TTD enters the back half of May having absorbed one of its worst post-earnings weeks in recent memory — down 14% on the week to $21.14, with a broad analyst target-cutting exercise following a Q1 miss that confirmed the bear thesis around slowing revenue growth.
The damage from earnings was immediate. The stock fell 8.4% the day after the Q1 print dropped on May 8. That follows a 3.9% decline on earnings day itself. The Street's response was swift: more than ten firms revised their targets lower within 48 hours. Most kept positive ratings in place but slashed numbers sharply — Truist cut from $50 to $35, Benchmark from $40 to $30, and RBC from $35 to $33, all while maintaining Buy or Outperform. The tone of these moves is telling. Bulls still exist but are recalibrating to a slower-growth reality. HSBC moved more decisively, downgrading outright to Reduce with a $20 target — which currently sits within touching distance of the stock price. William Blair also stepped down to Market Perform. With 20 holds and 2 sells in consensus, and a mean target of $26.29 against a $21.14 close, the Street sees limited upside but hasn't capitulated into outright bearishness.

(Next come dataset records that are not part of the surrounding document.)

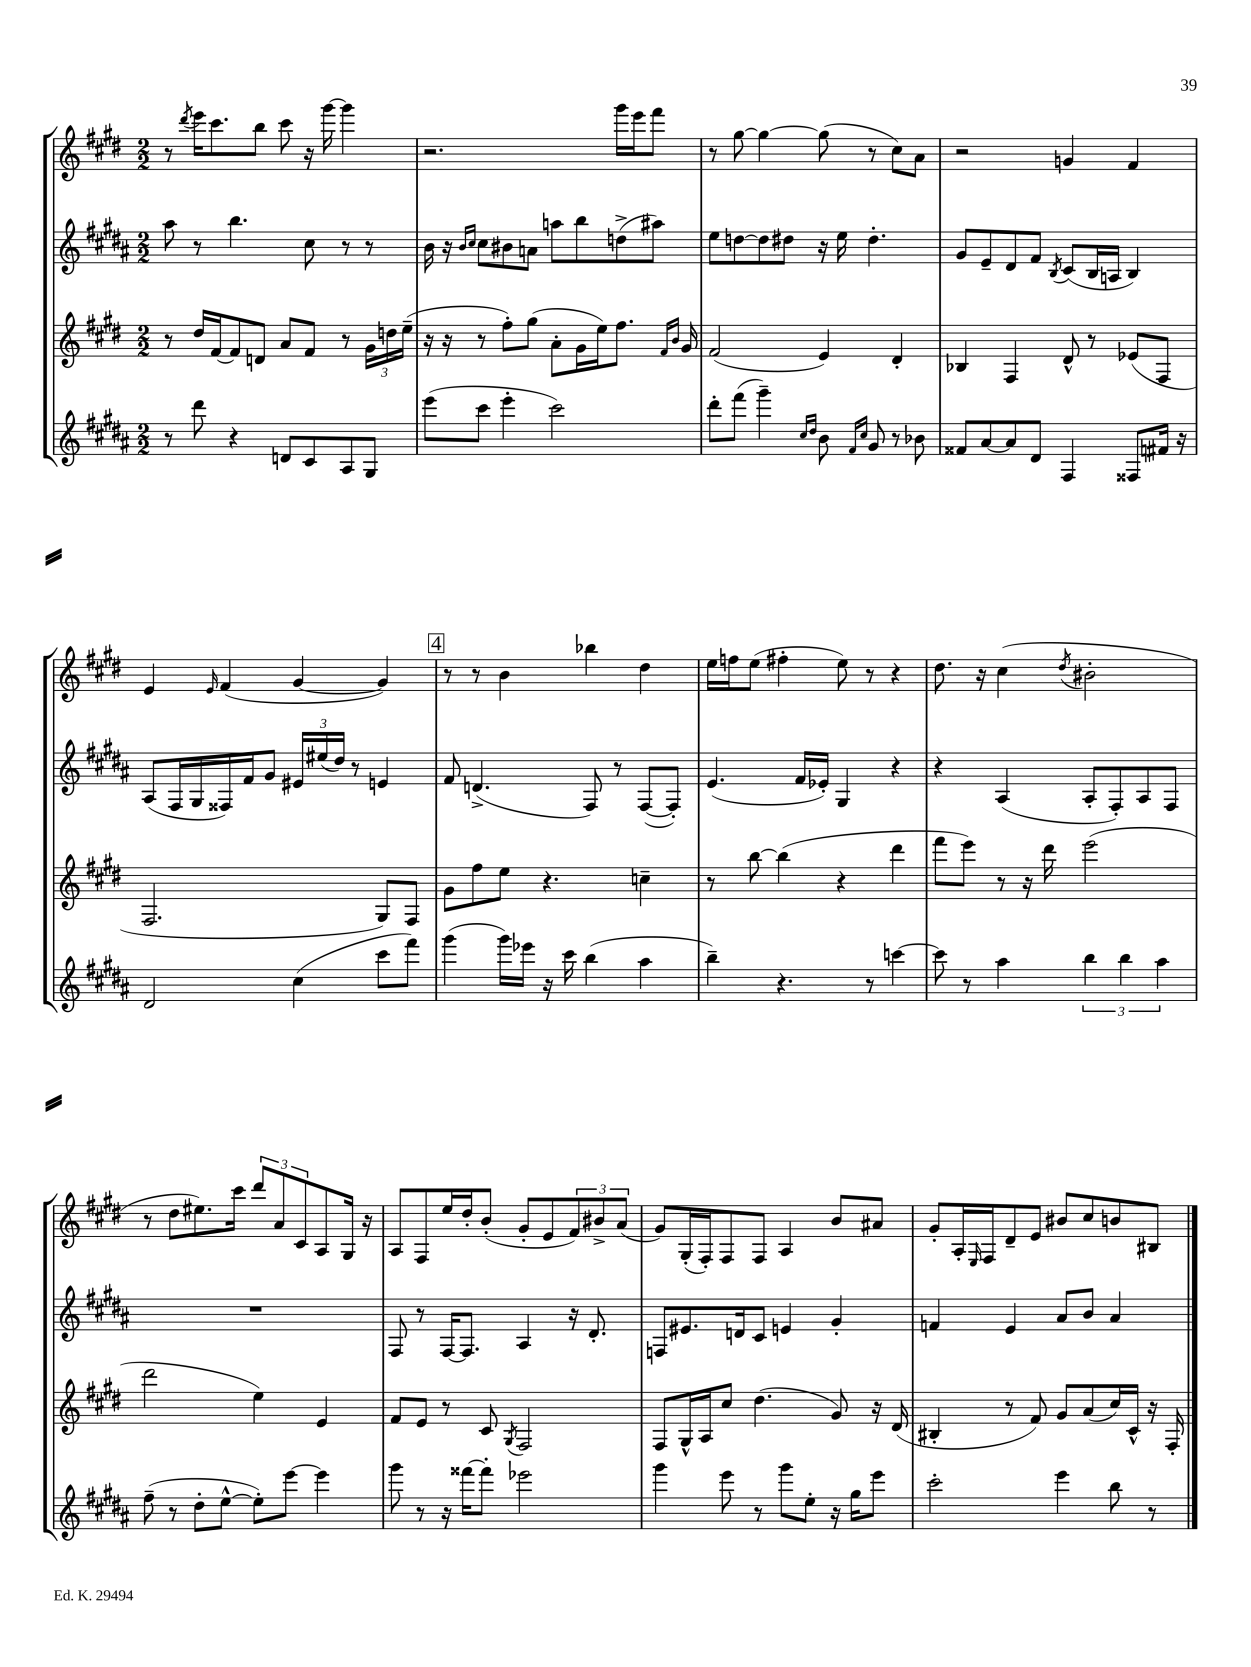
<<
\new StaffGroup <<
\new Staff = "s0" {
    \clef treble \key e \major \numericTimeSignature \time 2/2
    r8 \acciaccatura { dis'''8 } e'''16 cis'''8. b''8 cis'''8 r16 gis'''16~ gis'''4 |
    r2. gis'''16 e'''16 fis'''8 |
    r8 gis''8~ gis''4~ gis''8( r8 cis''8) a'8 |
    r2 g'4 fis'4 |
    e'4 \grace { e'16 } fis'4( gis'4~ gis'4) |
    \mark \markup { \box "4" } r8 r8 b'4 bes''4 dis''4 |
    e''16 f''16 e''8( fis''4-. e''8) r8 r4 |
    dis''8. r16 cis''4( \acciaccatura { dis''8 } bis'2-. |
    r8 dis''8 eis''8.) cis'''16 \tuplet 3/2 { dis'''8 a'8 cis'8 } a8 gis16 r16 |
    a8 fis8 e''16 dis''16-. b'8-.( gis'8-. e'8 \tuplet 3/2 { fis'8) bis'8-> a'8( } |
    gis'8) gis16-.( fis16-.) fis8 fis8 a4 b'8 ais'8 |
    gis'8-. a16-. \grace { e16 } fis16 dis'8-- e'8 bis'8 cis''8 b'8 bis8 \bar "|." |
}
\new Staff = "s1" {
    \clef treble \key b \major \numericTimeSignature \time 2/2
    ais''8 r8 b''4. cis''8 r8 r8 |
    b'16 r16 \grace { b'16 cis''16 } cis''8 bis'8 a'8 a''8 b''8 d''8->( ais''8) |
    e''8 d''8~ d''8 dis''8 r16 e''16 dis''4.-. |
    gis'8 e'8-- dis'8 fis'8 \acciaccatura { b8 } cis'8( b16 a16 b4) |
    ais8( fis16 gis16 fisis16) fis'16 gis'8 \tuplet 3/2 { eis'16 eis''16( dis''16) } r8 e'4 |
    \mark \markup { \box "4" } fis'8 d'4.->( fis8) r8 fis8~( fis8-.) |
    e'4.( fis'16 ees'16-.) gis4 r4 |
    r4 ais4( ais8-. fis8-.) ais8 fis8 |
    R1 |
    fis8 r8 fis16~ fis8. ais4 r16 dis'8.-. |
    f8 eis'8. d'16 cis'8 e'4 gis'4-. |
    f'4 e'4 ais'8 b'8 ais'4 \bar "|." |
}
\new Staff = "s2" {
    \clef treble \key e \major \numericTimeSignature \time 2/2
    r8 dis''16 fis'16~ fis'8 d'8 a'8 fis'8 r8 \tuplet 3/2 { gis'16 d''16 e''16--( } |
    r16 r16 r8 fis''8-.) gis''8( a'8-. gis'16 e''16) fis''8. \grace { fis'16 b'16 } gis'16 |
    fis'2( e'4) dis'4-. |
    bes4 fis4 dis'8-^ r8 ees'8( fis8 |
    fis2. gis8) fis8 |
    \mark \markup { \box "4" } gis'8 fis''8 e''8 r4. c''4-- |
    r8 b''8~ b''4( r4 dis'''4 |
    fis'''8 e'''8) r8 r16 dis'''16 e'''2( |
    dis'''2 e''4) e'4 |
    fis'8 e'8 r8 cis'8 \acciaccatura { gis8 } fis2 |
    fis8 gis16-^ a16 cis''8 dis''4.( gis'8) r16 dis'16( |
    bis4-. r8 fis'8) gis'8 a'8( cis''16) cis'16-^ r16 fis16-. \bar "|." |
}
\new Staff = "s3" {
    \clef treble \key b \major \numericTimeSignature \time 2/2
    r8 dis'''8 r4 d'8 cis'8 ais8 gis8 |
    e'''8( cis'''8 e'''4-. cis'''2) |
    dis'''8-. fis'''8( gis'''4--) \grace { cis''16 dis''16 } b'8 \grace { fis'16 cis''16 } gis'8 r8 bes'8 |
    fisis'8 ais'8~ ais'8 dis'8 fis4 fisis8 fis'16 r16 |
    dis'2 cis''4( cis'''8 fis'''8) |
    \mark \markup { \box "4" } gis'''4( gis'''16) ees'''16 r16 cis'''16 b''4( ais''4 |
    b''4--) r4. r8 c'''4~ |
    c'''8 r8 ais''4 \tuplet 3/2 { b''4 b''4 ais''4 } |
    fis''8--( r8 dis''8-. e''8~-^ e''8-.) e'''8~ e'''4 |
    gis'''8 r8 r16 fisis'''16~ fisis'''8-. ees'''2 |
    gis'''4 e'''8 r8 gis'''8 e''8-. r16 gis''16 e'''8 |
    cis'''2-. e'''4 b''8 r8 \bar "|." |
}
>>
>>
\layout { \context { \Score \remove "Bar_number_engraver" } }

Short interest has surged to become the central positioning story. At 17.5% of free float, short interest is running near its highest level of the past six weeks — up sharply from around 12.6% in early April. The jump coincides directly with the post-earnings period, with shorts adding aggressively between April 10 and April 24 as the stock was already under pressure. Despite the elevated SI, the borrow market tells a calmer story. Cost to borrow is just 0.39% — among the cheapest in the universe — and availability remains wide, indicating ample supply for anyone who wants to build a short position. There is no mechanical squeeze risk here. The short score of 54.8 is mid-range, and the utilization rank of 46 (out of 100) confirms this is a fundamentally-driven short rather than a supply-constrained one. Options positioning is marginally more cautious than recent averages — the put/call ratio ticked up to 0.55, about 0.88 standard deviations above its 20-day mean — but remains well below the 0.93 52-week high, so options markets are not yet pricing an extreme.
The bull and bear debate is squarely about the pace of recovery. Bulls point to the company's structural position as the leading demand-side platform on the open internet, citing $13.4 billion of ad spend flowing through its platform in 2025, record Joint Business Plan signings in March, and the launch of Agentic AI tools for campaign optimization. Bears counter that CPG and automotive weakness is a real drag, EBITDA margins are compressing, and the company needs a sharp revenue acceleration in H2 2026 just to hit its full-year target — a bar that looks harder to clear after a 11.8% revenue growth quarter. Q1 gross margins of 73.6% remain healthy, and the company carries net cash of roughly $982 million, which provides a cushion. But at a P/E of ~288x on trailing earnings, even a modest derating from growth expectations leaves the stock exposed.
One piece of structural support worth flagging: founder and CEO Jeffrey Green spent roughly $148 million buying shares at prices between $23 and $25 in early March. That cluster of purchases, totalling nearly four million shares, came when the stock was already distressed following the previous earnings disappointment. Green now holds just over 10% of the company. His buying has not stopped the decline — the stock is now trading below his average cost — but it represents an unusually large public commitment from an insider who has full visibility into the company's pipeline.
Peers moved broadly in the same direction. DV fell 12.7% on the week, PUBM was down 6%, and MGNI was the outlier, rising 1.6% as it operates on the supply side of the same ad tech ecosystem. The correlation suggests macro and sector headwinds are amplifying TTD's company-specific pain rather than being entirely separate forces.
What to watch: the next meaningful data point is management's H2 guidance confirmation — whether trade-desk activity and CTV growth can genuinely inflect to meet the full-year margin and revenue commitments that analysts are now modeling with less conviction.